Print each record below word for word.

(Beginning of SUPPLIED MATERIAL)

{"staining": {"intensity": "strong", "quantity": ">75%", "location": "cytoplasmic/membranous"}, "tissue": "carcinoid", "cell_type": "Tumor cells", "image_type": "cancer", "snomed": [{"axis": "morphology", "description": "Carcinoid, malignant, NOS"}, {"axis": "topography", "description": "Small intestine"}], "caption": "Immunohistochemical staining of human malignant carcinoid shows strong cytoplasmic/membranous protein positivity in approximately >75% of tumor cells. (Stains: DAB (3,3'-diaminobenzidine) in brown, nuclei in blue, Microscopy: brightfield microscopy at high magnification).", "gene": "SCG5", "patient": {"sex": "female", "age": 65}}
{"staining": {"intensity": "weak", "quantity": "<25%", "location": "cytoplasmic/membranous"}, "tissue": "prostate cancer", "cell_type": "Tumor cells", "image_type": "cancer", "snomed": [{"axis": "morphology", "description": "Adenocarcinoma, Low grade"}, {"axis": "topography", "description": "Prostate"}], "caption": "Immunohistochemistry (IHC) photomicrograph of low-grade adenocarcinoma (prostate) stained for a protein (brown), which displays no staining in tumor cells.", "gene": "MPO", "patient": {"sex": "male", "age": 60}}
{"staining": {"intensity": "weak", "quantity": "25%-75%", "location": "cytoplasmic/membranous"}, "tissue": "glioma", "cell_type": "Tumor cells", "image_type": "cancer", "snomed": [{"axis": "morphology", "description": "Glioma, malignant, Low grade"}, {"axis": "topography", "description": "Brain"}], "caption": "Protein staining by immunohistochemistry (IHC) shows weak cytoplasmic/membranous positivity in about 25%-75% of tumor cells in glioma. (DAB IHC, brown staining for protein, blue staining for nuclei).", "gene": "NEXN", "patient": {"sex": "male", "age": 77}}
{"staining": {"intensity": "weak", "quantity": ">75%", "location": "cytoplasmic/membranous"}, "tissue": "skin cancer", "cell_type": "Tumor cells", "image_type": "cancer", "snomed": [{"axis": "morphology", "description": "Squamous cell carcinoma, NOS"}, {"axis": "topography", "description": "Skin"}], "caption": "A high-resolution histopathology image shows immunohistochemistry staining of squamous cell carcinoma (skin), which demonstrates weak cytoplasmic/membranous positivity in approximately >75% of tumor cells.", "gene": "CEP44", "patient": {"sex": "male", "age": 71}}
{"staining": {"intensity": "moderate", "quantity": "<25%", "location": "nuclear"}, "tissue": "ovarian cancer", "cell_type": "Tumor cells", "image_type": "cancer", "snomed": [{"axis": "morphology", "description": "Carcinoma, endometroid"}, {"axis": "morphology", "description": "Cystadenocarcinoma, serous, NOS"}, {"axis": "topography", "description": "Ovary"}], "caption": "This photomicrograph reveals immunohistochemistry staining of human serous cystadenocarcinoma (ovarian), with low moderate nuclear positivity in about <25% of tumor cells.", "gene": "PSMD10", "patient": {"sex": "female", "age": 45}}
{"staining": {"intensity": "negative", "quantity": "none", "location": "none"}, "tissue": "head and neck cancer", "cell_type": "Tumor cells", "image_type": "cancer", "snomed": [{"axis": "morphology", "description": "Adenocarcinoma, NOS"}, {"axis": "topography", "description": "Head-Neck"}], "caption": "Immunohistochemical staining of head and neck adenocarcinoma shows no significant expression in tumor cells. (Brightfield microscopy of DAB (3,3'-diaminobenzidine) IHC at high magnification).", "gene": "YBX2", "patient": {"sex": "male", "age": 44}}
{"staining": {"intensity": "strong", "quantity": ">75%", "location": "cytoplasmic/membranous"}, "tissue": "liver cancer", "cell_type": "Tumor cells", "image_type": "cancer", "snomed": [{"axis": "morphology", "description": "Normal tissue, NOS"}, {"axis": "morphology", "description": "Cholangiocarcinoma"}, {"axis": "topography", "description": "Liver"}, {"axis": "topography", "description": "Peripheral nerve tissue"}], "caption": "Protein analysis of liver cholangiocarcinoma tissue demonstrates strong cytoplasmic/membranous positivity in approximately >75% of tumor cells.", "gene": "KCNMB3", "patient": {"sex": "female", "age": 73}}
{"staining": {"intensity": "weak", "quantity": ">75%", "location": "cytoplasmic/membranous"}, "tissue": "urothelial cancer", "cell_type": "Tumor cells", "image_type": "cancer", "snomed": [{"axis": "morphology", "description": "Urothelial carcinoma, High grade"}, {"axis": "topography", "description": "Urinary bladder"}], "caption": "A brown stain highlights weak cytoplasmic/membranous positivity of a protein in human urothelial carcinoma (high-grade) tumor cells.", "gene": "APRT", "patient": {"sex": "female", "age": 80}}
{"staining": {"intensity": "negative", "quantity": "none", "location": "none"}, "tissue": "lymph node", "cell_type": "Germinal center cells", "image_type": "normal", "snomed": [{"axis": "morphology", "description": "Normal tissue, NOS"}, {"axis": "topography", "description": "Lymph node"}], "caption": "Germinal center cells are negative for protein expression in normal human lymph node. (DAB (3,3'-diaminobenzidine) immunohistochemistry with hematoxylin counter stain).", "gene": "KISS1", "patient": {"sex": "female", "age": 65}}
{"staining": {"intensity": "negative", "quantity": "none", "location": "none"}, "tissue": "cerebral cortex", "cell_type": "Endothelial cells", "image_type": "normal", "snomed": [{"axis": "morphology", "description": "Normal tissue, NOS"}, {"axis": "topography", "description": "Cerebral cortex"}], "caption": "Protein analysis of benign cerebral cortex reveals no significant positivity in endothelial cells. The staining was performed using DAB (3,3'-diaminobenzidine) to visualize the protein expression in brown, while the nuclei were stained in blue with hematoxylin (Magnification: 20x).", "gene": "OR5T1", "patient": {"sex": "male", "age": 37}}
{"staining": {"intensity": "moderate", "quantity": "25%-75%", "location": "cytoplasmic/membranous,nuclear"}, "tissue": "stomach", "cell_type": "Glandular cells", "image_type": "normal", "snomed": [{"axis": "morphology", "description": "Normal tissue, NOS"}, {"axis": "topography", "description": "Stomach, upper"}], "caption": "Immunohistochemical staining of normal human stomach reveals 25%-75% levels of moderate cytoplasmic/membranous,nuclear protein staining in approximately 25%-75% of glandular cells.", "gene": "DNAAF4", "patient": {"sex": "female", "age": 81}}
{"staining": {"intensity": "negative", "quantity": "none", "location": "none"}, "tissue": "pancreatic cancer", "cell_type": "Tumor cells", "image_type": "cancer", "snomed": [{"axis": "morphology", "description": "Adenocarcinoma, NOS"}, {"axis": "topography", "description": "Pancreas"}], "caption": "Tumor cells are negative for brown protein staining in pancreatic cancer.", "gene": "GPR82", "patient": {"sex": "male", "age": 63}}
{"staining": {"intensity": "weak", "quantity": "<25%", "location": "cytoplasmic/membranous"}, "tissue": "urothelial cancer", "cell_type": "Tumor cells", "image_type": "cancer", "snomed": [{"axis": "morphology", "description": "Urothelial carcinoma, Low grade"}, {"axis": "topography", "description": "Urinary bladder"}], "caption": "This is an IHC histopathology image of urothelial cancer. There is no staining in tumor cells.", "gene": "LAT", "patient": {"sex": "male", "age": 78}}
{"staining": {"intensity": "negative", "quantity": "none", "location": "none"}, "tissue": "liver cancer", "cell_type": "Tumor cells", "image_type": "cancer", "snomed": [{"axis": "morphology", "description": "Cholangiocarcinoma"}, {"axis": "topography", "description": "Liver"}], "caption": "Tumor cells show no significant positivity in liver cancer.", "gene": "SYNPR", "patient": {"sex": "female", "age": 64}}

(End of SUPPLIED MATERIAL)

**EXERCISE RESPONSE:**
{"staining": {"intensity": "strong", "quantity": ">75%", "location": "cytoplasmic/membranous"}, "tissue": "carcinoid", "cell_type": "Tumor cells", "image_type": "cancer", "snomed": [{"axis": "morphology", "description": "Carcinoid, malignant, NOS"}, {"axis": "topography", "description": "Small intestine"}], "caption": "Immunohistochemical staining of human malignant carcinoid shows strong cytoplasmic/membranous protein positivity in approximately >75% of tumor cells. (Stains: DAB (3,3'-diaminobenzidine) in brown, nuclei in blue, Microscopy: brightfield microscopy at high magnification).", "gene": "SCG5", "patient": {"sex": "female", "age": 65}}
{"staining": {"intensity": "weak", "quantity": "<25%", "location": "cytoplasmic/membranous"}, "tissue": "prostate cancer", "cell_type": "Tumor cells", "image_type": "cancer", "snomed": [{"axis": "morphology", "description": "Adenocarcinoma, Low grade"}, {"axis": "topography", "description": "Prostate"}], "caption": "Immunohistochemistry (IHC) photomicrograph of low-grade adenocarcinoma (prostate) stained for a protein (brown), which displays no staining in tumor cells.", "gene": "MPO", "patient": {"sex": "male", "age": 60}}
{"staining": {"intensity": "weak", "quantity": "25%-75%", "location": "cytoplasmic/membranous"}, "tissue": "glioma", "cell_type": "Tumor cells", "image_type": "cancer", "snomed": [{"axis": "morphology", "description": "Glioma, malignant, Low grade"}, {"axis": "topography", "description": "Brain"}], "caption": "Protein staining by immunohistochemistry (IHC) shows weak cytoplasmic/membranous positivity in about 25%-75% of tumor cells in glioma. (DAB IHC, brown staining for protein, blue staining for nuclei).", "gene": "NEXN", "patient": {"sex": "male", "age": 77}}
{"staining": {"intensity": "weak", "quantity": ">75%", "location": "cytoplasmic/membranous"}, "tissue": "skin cancer", "cell_type": "Tumor cells", "image_type": "cancer", "snomed": [{"axis": "morphology", "description": "Squamous cell carcinoma, NOS"}, {"axis": "topography", "description": "Skin"}], "caption": "A high-resolution histopathology image shows immunohistochemistry staining of squamous cell carcinoma (skin), which demonstrates weak cytoplasmic/membranous positivity in approximately >75% of tumor cells.", "gene": "CEP44", "patient": {"sex": "male", "age": 71}}
{"staining": {"intensity": "moderate", "quantity": "<25%", "location": "nuclear"}, "tissue": "ovarian cancer", "cell_type": "Tumor cells", "image_type": "cancer", "snomed": [{"axis": "morphology", "description": "Carcinoma, endometroid"}, {"axis": "morphology", "description": "Cystadenocarcinoma, serous, NOS"}, {"axis": "topography", "description": "Ovary"}], "caption": "This photomicrograph reveals immunohistochemistry staining of human serous cystadenocarcinoma (ovarian), with low moderate nuclear positivity in about <25% of tumor cells.", "gene": "PSMD10", "patient": {"sex": "female", "age": 45}}
{"staining": {"intensity": "negative", "quantity": "none", "location": "none"}, "tissue": "head and neck cancer", "cell_type": "Tumor cells", "image_type": "cancer", "snomed": [{"axis": "morphology", "description": "Adenocarcinoma, NOS"}, {"axis": "topography", "description": "Head-Neck"}], "caption": "Immunohistochemical staining of head and neck adenocarcinoma shows no significant expression in tumor cells. (Brightfield microscopy of DAB (3,3'-diaminobenzidine) IHC at high magnification).", "gene": "YBX2", "patient": {"sex": "male", "age": 44}}
{"staining": {"intensity": "strong", "quantity": ">75%", "location": "cytoplasmic/membranous"}, "tissue": "liver cancer", "cell_type": "Tumor cells", "image_type": "cancer", "snomed": [{"axis": "morphology", "description": "Normal tissue, NOS"}, {"axis": "morphology", "description": "Cholangiocarcinoma"}, {"axis": "topography", "description": "Liver"}, {"axis": "topography", "description": "Peripheral nerve tissue"}], "caption": "Protein analysis of liver cholangiocarcinoma tissue demonstrates strong cytoplasmic/membranous positivity in approximately >75% of tumor cells.", "gene": "KCNMB3", "patient": {"sex": "female", "age": 73}}
{"staining": {"intensity": "weak", "quantity": ">75%", "location": "cytoplasmic/membranous"}, "tissue": "urothelial cancer", "cell_type": "Tumor cells", "image_type": "cancer", "snomed": [{"axis": "morphology", "description": "Urothelial carcinoma, High grade"}, {"axis": "topography", "description": "Urinary bladder"}], "caption": "A brown stain highlights weak cytoplasmic/membranous positivity of a protein in human urothelial carcinoma (high-grade) tumor cells.", "gene": "APRT", "patient": {"sex": "female", "age": 80}}
{"staining": {"intensity": "negative", "quantity": "none", "location": "none"}, "tissue": "lymph node", "cell_type": "Germinal center cells", "image_type": "normal", "snomed": [{"axis": "morphology", "description": "Normal tissue, NOS"}, {"axis": "topography", "description": "Lymph node"}], "caption": "Germinal center cells are negative for protein expression in normal human lymph node. (DAB (3,3'-diaminobenzidine) immunohistochemistry with hematoxylin counter stain).", "gene": "KISS1", "patient": {"sex": "female", "age": 65}}
{"staining": {"intensity": "negative", "quantity": "none", "location": "none"}, "tissue": "cerebral cortex", "cell_type": "Endothelial cells", "image_type": "normal", "snomed": [{"axis": "morphology", "description": "Normal tissue, NOS"}, {"axis": "topography", "description": "Cerebral cortex"}], "caption": "Protein analysis of benign cerebral cortex reveals no significant positivity in endothelial cells. The staining was performed using DAB (3,3'-diaminobenzidine) to visualize the protein expression in brown, while the nuclei were stained in blue with hematoxylin (Magnification: 20x).", "gene": "OR5T1", "patient": {"sex": "male", "age": 37}}
{"staining": {"intensity": "moderate", "quantity": "25%-75%", "location": "cytoplasmic/membranous,nuclear"}, "tissue": "stomach", "cell_type": "Glandular cells", "image_type": "normal", "snomed": [{"axis": "morphology", "description": "Normal tissue, NOS"}, {"axis": "topography", "description": "Stomach, upper"}], "caption": "Immunohistochemical staining of normal human stomach reveals 25%-75% levels of moderate cytoplasmic/membranous,nuclear protein staining in approximately 25%-75% of glandular cells.", "gene": "DNAAF4", "patient": {"sex": "female", "age": 81}}
{"staining": {"intensity": "negative", "quantity": "none", "location": "none"}, "tissue": "pancreatic cancer", "cell_type": "Tumor cells", "image_type": "cancer", "snomed": [{"axis": "morphology", "description": "Adenocarcinoma, NOS"}, {"axis": "topography", "description": "Pancreas"}], "caption": "Tumor cells are negative for brown protein staining in pancreatic cancer.", "gene": "GPR82", "patient": {"sex": "male", "age": 63}}
{"staining": {"intensity": "weak", "quantity": "<25%", "location": "cytoplasmic/membranous"}, "tissue": "urothelial cancer", "cell_type": "Tumor cells", "image_type": "cancer", "snomed": [{"axis": "morphology", "description": "Urothelial carcinoma, Low grade"}, {"axis": "topography", "description": "Urinary bladder"}], "caption": "This is an IHC histopathology image of urothelial cancer. There is no staining in tumor cells.", "gene": "LAT", "patient": {"sex": "male", "age": 78}}
{"staining": {"intensity": "negative", "quantity": "none", "location": "none"}, "tissue": "liver cancer", "cell_type": "Tumor cells", "image_type": "cancer", "snomed": [{"axis": "morphology", "description": "Cholangiocarcinoma"}, {"axis": "topography", "description": "Liver"}], "caption": "Tumor cells show no significant positivity in liver cancer.", "gene": "SYNPR", "patient": {"sex": "female", "age": 64}}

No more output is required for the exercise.